Originally published March 17, 2005. Kids don’t mess with Channel One’s attorneys. In 2012, the practice of using small print and large amounts of legal mumbo jumbo to confuse young people continues at Channel One News.
Before we explain the strange language above, how about a little quiz?
Watch this video clip from the end of a Channel One show. The questions will pertain to what you read on the video clip. It will play at the actual speed students saw it in their classrooms. Obligation didn’t speed it up, honest.
You can watch it as many times as you want before taking the quiz. Please do not pause the clip because students don’t have a “pause button” in the classroom. We have made this video file as clear as we can.

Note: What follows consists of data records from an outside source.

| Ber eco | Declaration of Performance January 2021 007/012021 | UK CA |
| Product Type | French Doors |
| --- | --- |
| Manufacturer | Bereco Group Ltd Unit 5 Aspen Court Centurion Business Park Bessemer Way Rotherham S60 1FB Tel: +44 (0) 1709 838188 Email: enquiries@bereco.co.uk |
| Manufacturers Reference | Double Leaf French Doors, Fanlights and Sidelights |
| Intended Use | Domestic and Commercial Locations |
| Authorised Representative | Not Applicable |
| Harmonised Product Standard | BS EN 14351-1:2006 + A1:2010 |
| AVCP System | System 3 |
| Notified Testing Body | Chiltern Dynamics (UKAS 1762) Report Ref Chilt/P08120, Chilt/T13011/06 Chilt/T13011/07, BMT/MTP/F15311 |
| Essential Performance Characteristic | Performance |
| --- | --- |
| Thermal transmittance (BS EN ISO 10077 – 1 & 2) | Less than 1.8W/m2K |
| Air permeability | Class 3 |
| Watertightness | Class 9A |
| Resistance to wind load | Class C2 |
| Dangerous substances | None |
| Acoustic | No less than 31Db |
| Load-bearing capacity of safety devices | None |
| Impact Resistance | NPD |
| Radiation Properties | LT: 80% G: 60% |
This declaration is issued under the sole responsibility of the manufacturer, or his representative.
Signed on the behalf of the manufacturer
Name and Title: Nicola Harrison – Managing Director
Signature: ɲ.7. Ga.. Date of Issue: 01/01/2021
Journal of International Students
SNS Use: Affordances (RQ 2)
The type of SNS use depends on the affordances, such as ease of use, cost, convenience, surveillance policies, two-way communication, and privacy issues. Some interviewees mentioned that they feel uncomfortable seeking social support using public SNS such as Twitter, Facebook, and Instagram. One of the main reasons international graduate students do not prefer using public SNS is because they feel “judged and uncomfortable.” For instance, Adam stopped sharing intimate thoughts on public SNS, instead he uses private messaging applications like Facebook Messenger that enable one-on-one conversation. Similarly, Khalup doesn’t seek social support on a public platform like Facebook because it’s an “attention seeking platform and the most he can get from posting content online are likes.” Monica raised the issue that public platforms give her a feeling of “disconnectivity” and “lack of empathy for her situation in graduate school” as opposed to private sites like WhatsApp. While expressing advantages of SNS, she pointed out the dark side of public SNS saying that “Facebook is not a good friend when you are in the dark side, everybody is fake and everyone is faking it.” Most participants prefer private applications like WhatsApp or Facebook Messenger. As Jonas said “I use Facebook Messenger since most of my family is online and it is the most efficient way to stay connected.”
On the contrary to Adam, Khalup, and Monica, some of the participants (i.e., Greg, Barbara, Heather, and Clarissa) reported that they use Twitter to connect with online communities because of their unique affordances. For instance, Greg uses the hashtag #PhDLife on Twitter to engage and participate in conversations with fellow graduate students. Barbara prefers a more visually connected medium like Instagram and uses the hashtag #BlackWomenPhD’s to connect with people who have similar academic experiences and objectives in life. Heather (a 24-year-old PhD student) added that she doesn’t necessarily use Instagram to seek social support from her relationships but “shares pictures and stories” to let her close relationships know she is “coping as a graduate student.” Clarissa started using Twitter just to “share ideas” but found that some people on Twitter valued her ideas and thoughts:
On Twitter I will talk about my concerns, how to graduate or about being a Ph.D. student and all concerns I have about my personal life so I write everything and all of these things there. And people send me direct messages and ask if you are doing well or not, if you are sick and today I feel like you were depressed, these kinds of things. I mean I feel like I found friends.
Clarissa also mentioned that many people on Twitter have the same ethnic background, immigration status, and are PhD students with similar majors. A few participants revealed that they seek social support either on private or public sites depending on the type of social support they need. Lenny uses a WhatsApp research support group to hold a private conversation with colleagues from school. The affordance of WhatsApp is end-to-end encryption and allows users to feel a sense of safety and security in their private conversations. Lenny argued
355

Click here when you are ready.
Now the quiz:
A. How old must you be to enter the promotion?
B. What company is being promoted?
C. What is the maximum number of callers that will be accepted in the contest?
D. If you win a prize, you give permission for only your first name and state of residence to be made known. True or false.
E. How much is the prize worth?
That’s it. Fairly easy if you could have read it. This information is required to be delivered to students because Channel One’s advertiser is engaged in a contest. Instead of making this information clear and understandable, Channel One has done just the opposite. Even if the words are clear on the screen – and they are not, because Channel One’s TVs are usually 19″ sets near the classroom ceiling – the speed of the scroll makes it impossible for students to comprehend any important information.
This bizarre language in the headline is also in the small print. We kid you not.
“By entering this promotion, implied permission is given to Channel One News to air selected entrants’ name, age, school name, city and state of residence, and voice recording in connection with the Channel One News Question of the Day answer segment and all elements thereof, including but not limited to broadcasting, promotional and online purposes in any and all media whether now existing or hereafter devised throughout the universe in perpetuity. “
Good grief.
Why write language like this for kids?
This nonsense comes from Channel One’s attorneys. They want to make absolutely sure no 13-year-old wiggles through some loophole. What they are saying is, “Kid, if you take the prize, we are going to use your picture and name on air and on the Internet, and, and … on any new media that may be invented in the future and not just here on Earth but, eh, on Mars, yeah, on Mars and any other planet in our Solar System… or outside it.”
All this boilerplate language for a prize that isn’t much of a prize. A winning student will receive a Nokia or LG cellular phone and three months of Cingular Wireless service for free. Big deal.
Anyone who has a cellphone knows what is going on here. This is all about locking a young person into a contract. Get the phone in their hands and give them a small service plan for three months and the parents will spring for the multi-year contract. The phone, which Channel One says is worth hundreds of dollars, is routinely given free to purchasers of Cingular contracts.
Obligation’s Jim Metrock said, “You would think Channel One News executives would get weary of scamming children. They don’t. The whole point of the ‘Cingular Question of the Day’ feature is to get a ‘free’ cellphone in the hands of middle school and high school students and hope parents will be nagged into signing a contract with Cingular. Many parents may not want their child to own a cellphone. Any child compelled to watch Channel One News sees at least one Cingular commercial each school day. Channel One News makes a child feel incomplete and ‘uncool’ if they don’t own a cellphone.”
### Note: This clip of Channel One News is shown in the part of the show that is edited out for parental review. You will never see this scrolling disclaimer for students on the channelone.com video archives. Channel One always cuts out the first and last segments of the show before putting them on their web site. This makes effective monitoring by parents impossible.
Answers: A. At least 13, B. Cingular Wireless, C. 1000, D. False. Channel One requires not only a child’s full name, but also their age, school name, city and state of residence, and a personal picture for purposes of publicity. E. $379.00.